Microsoft released its annual 2026 Work Trend Index report, which analyses how corporate users work with AI.
The report showed 19 percent of companies were in a frontier stage where both individuals and organisations were ready. Half, or 50 percent, were in transition. By contrast, 16 percent were in a stagnation stage where neither individuals nor organisations were ready.
The report also identified 2 traits among frontier-stage expert users. One was that they deliberately define the division of roles between AI and humans before starting work. The other was that even if they make extensive use of AI, they secure some time to work without AI.
Among frontier experts, 53 percent said they set the division of roles between AI and humans in advance. The share saying they deliberately work without AI for a set period reached 43 percent. Among general respondents, 30 percent said they make time to work without AI, while 33 percent said they distinguish between AI and human roles.
South Korea showed a similar pattern. Among frontier experts and general respondents, those saying they perform some tasks without AI were 31 percent and 22 percent, respectively. Those saying they distinguish between AI and human roles were tallied at 48 percent and 34 percent.
Based on this, the report stressed that deliberate effort is needed in the process of finding a balance between what to delegate to AI and what humans should do.
The report said as AI moves beyond simple assistance and participates directly in work flows, the way people work is being reshaped into a form that combines humans, agents and systems. As a result, it said the challenges leaders must solve are shifting from simple technology adoption to redesigning work processes.
It said employees should use AI to move into higher value-added work, leaders should focus on work redesign rather than adoption, and organisations should shift into a learning system that reflects on-the-job learning in operations.
The report also pointed out that the spread of AI and agents may not lead to performance. It said organisational competitiveness depends not on the speed of adoption, but on the ability to turn on-the-job learning into shareable routines and embed AI in actual operations through absorption.
The report said that as AI-use maturity rises, AI use tends to concentrate on cognitive tasks. Based on an analysis of more than 100,000 cases of Microsoft 365 Copilot usage data and patterns, 49 percent of all conversations supported tasks such as information analysis, problem solving, evaluating alternatives and creative thinking. Collaboration and communication accounted for 19 percent, followed by information search at 15 percent and document and deliverable writing at 17 percent.
As AI use increased, human judgement became more important. Among global respondents, 50 percent said quality control of AI output was important, and 46 percent cited critical thinking as a core capability. It also said 86 percent viewed AI output as a starting point rather than a final answer, and thought responsibility for results rests with humans.

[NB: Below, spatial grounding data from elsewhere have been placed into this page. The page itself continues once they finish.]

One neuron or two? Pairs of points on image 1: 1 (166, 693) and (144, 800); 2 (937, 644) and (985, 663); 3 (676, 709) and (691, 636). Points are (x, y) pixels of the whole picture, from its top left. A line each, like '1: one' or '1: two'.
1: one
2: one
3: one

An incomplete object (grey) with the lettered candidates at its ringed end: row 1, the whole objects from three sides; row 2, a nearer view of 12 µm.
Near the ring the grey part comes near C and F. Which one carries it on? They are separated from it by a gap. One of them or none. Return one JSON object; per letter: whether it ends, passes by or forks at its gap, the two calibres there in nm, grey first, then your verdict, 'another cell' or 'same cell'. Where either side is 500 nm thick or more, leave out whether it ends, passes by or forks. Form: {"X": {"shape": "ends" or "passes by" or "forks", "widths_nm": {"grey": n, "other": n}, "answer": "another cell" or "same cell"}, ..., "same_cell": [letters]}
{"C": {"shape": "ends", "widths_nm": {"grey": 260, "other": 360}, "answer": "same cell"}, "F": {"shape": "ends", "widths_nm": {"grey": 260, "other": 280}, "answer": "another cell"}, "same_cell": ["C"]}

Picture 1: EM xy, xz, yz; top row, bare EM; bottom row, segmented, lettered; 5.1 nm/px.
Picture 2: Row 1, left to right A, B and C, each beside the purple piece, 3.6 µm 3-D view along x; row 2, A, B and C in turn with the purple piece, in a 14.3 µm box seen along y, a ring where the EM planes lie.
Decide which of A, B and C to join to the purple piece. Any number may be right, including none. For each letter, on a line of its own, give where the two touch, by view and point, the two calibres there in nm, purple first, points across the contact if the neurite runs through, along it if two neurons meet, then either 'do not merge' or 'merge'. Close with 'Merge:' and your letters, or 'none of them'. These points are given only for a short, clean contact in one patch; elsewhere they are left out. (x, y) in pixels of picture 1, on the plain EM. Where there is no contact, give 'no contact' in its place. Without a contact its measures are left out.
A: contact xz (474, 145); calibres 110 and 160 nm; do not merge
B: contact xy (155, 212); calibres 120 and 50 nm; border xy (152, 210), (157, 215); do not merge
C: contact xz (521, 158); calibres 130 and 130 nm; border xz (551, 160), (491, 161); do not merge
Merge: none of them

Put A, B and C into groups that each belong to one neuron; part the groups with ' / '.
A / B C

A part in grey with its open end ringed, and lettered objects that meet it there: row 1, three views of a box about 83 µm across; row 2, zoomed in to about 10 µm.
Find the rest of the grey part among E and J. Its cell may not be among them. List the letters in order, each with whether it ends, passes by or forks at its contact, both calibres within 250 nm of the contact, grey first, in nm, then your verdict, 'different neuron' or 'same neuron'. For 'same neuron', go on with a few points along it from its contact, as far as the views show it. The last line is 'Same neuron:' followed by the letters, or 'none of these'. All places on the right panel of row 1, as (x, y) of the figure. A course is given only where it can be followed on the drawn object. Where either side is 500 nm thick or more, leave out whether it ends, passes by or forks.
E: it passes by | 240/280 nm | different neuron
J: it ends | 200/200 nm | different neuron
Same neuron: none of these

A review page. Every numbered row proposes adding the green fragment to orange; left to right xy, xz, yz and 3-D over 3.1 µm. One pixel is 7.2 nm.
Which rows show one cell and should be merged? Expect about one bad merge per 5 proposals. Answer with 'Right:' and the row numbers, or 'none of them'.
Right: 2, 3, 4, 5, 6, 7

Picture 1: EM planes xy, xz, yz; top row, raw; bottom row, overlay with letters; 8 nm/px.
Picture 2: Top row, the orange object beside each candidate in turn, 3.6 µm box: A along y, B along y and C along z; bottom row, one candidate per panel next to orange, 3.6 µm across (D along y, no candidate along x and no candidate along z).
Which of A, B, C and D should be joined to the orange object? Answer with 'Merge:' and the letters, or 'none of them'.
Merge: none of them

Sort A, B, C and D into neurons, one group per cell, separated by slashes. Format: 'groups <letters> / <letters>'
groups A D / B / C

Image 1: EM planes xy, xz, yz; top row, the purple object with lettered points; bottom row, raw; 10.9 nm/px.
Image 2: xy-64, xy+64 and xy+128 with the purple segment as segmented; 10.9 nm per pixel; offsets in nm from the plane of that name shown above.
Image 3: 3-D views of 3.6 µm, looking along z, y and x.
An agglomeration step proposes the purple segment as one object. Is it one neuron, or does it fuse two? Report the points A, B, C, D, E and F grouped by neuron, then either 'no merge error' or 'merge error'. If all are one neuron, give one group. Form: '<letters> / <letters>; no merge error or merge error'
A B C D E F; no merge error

The report also confirmed that organisational environment has twice the impact of individuals. It said individual employee mindset and behaviour matter, but organisational culture, manager attitudes and talent policies have a larger influence on AI performance. In terms of organisational culture, it cited a 분위기 that recognises AI as a strategic advantage and encourages experiments as key.
Sung-mi Oh (오성미), AI Workforce GTM director at Korea Microsoft, said, "The leader group must use AI directly, discuss output quality standards with the team, and provide psychological safety that allows failure. But only 26 percent of employees said that in reality the leader group’s will and execution are being clearly conveyed down to the team level."
Oh also said, "When building an AI agent, it is almost never the case that the first output is immediately deployed into the actual operating environment. What we see most often is that it takes about 3 rounds of revision and deployment before it goes into the real operating environment," adding, "That is why an organisational culture that accepts failure as part of the process is needed."
The report also stressed that for AI use to translate into real performance, leaders must fundamentally redesign operating models and processes, going beyond simple technology adoption. It said this means overhauling work flows, evaluation methods and compensation systems that remain stuck in existing ways to fit new ways of working.
In the execution stage, middle managers emerged as playing a key role. It said results from a separate survey of 1,800 people globally showed that key indicators rose across the board when managers demonstrated AI use directly.
Won-woo Cho (조원우), head of Korea Microsoft, said, "This report shows that changes around AI are happening simultaneously across 3 axes: employees, leaders and organisations, and that the more AI takes on execution, the more important human judgement and leadership become." He added, "Domestic companies are also moving beyond AI adoption to innovate work methods and collaboration structures, and are stepping up preparations in earnest to connect this to actual work and performance."